Evangelizzare significa dare forma al Vangelo con la nostra vita, annunciare col nostro agire, con le nostre scelte e i nostri comportamenti che Gesù è risorto e le porte del cielo si sono aperte. Possiamo pensare all’invito rivolto da San Francesco ai suoi frati, «predicate sempre il Vangelo, se necessario usate le parole», per sentirci richiamati ad una vita ordinaria di testimonianza, che riguarda tutti. Il dono dello Spirito è fatto a tutti, perché ciascuno, secondo i suoi carismi, il suo stato di vita, la sua vocazione, faccia la sua parte. L’unica vocazione che il Signore non manda, potremmo dire, è quella dello “spettatore a vita”; il popolo di Dio è chiamato e coinvolto nel suo insieme, nessuno è ignorato.

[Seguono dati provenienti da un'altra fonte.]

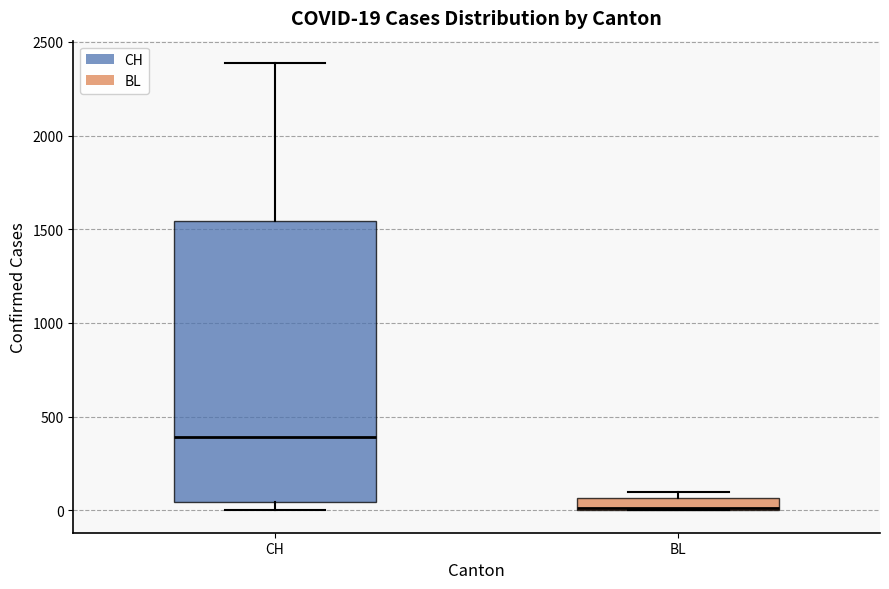

Which box is the tallest, from its lower edge to its upper edge?

CH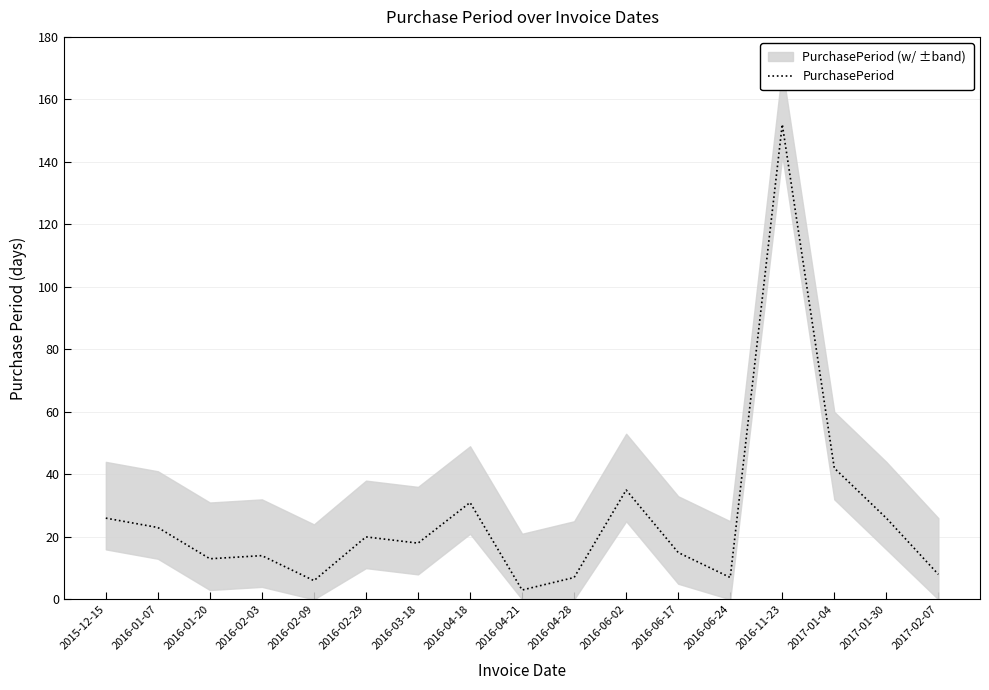

What is the difference between the second highest and minimum values?

39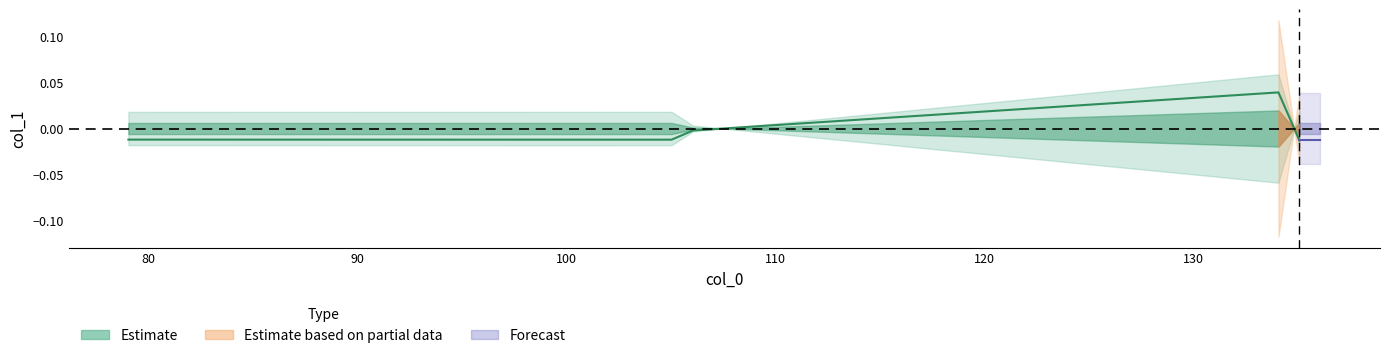

Does the chart have visible grid lines?

No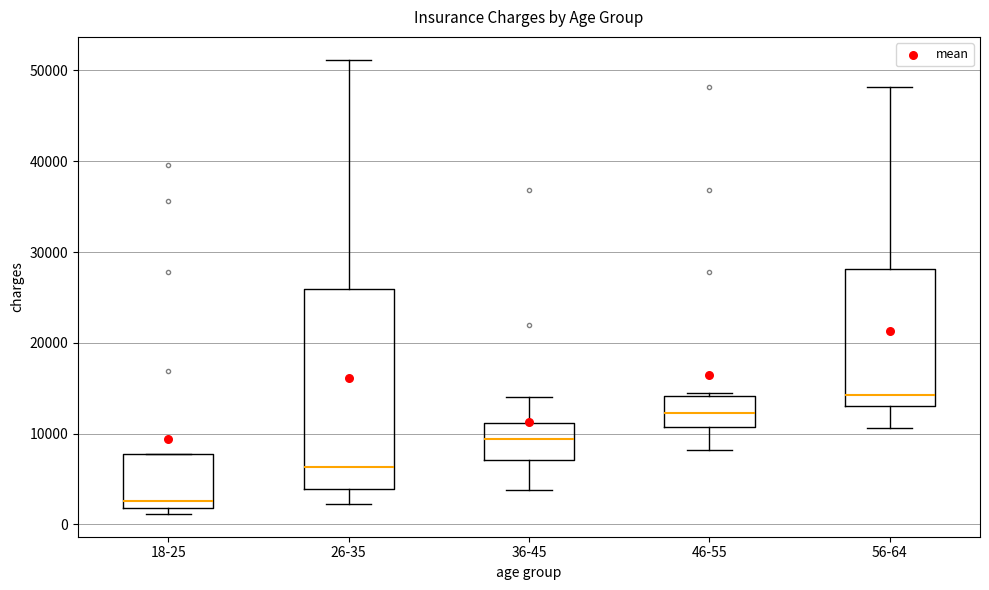

Reading left to right, transcribe this box plot: for each box, give where its median line is, the range the box spans, and where its two whiskers end, as read against the y-axis. The values are not printed on the chart, so give them approximately, as read against the axis.

18-25: median 3000, box 2000 to 8000, whiskers 1000 to 8000
26-35: median 6000, box 4000 to 26000, whiskers 2000 to 51000
36-45: median 9000, box 7000 to 11000, whiskers 4000 to 14000
46-55: median 12000, box 11000 to 14000, whiskers 8000 to 14000 (just above the box's upper edge)
56-64: median 14000, box 13000 to 28000, whiskers 11000 to 48000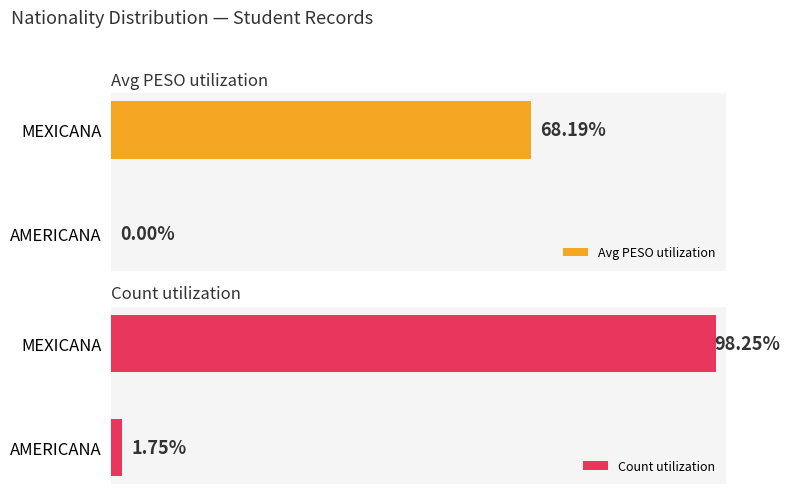

Where is Avg PESO utilization nearest to the value 34?

AMERICANA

Ricevere il perdono dei peccati è per tutti il segno tangibile dell’amore e della misericordia di Dio, pertanto è fondamentale che tale “fonte” di bene sia costantemente accessibile per tutto il popolo di Dio. E ciò avviene in due modi e in due distinti momenti della vita, come ha ricordato il Santo Padre (Udienza Generale, del 13 novembre 2013); c’è una prima remissione, perché «nel sacramento del Battesimo sono rimessi tutti i peccati, il peccato originale e tutti i peccati personali, come pure tutte le pene del peccato». Tuttavia, «questo intervento salvifico non toglie alla nostra natura umana la sua debolezza; e non ci toglie la responsabilità di chiedere perdono ogni volta che sbagliamo! Io non mi posso battezzare più volte, ma posso confessarmi e rinnovare così la grazia del Battesimo. È come se io facessi un secondo Battesimo. Il Signore Gesù è tanto buono e mai si stanca di perdonarci».

Il cammino del popolo di Dio è sospinto dallo Spirito e dai Suoi doni, in vista dell’annuncio del Vangelo a tutte le genti, attraverso una vita cristianamente vissuta, con carità, perseveranza, coraggio, e con “fedeltà creativa” alla Parola ed alla Tradizione. È un cammino in cui non mancano le cadute, ma l’amore di Dio e la Sua misericordia restano sempre più forti e sovrabbondanti rispetto ad ogni nostra mancanza. Non è un “colpo di spugna”, che azzera quanto è avvenuto e le conseguenze, ma un dono d’amore che ci permette sempre di ripartire e vivere nella gioia.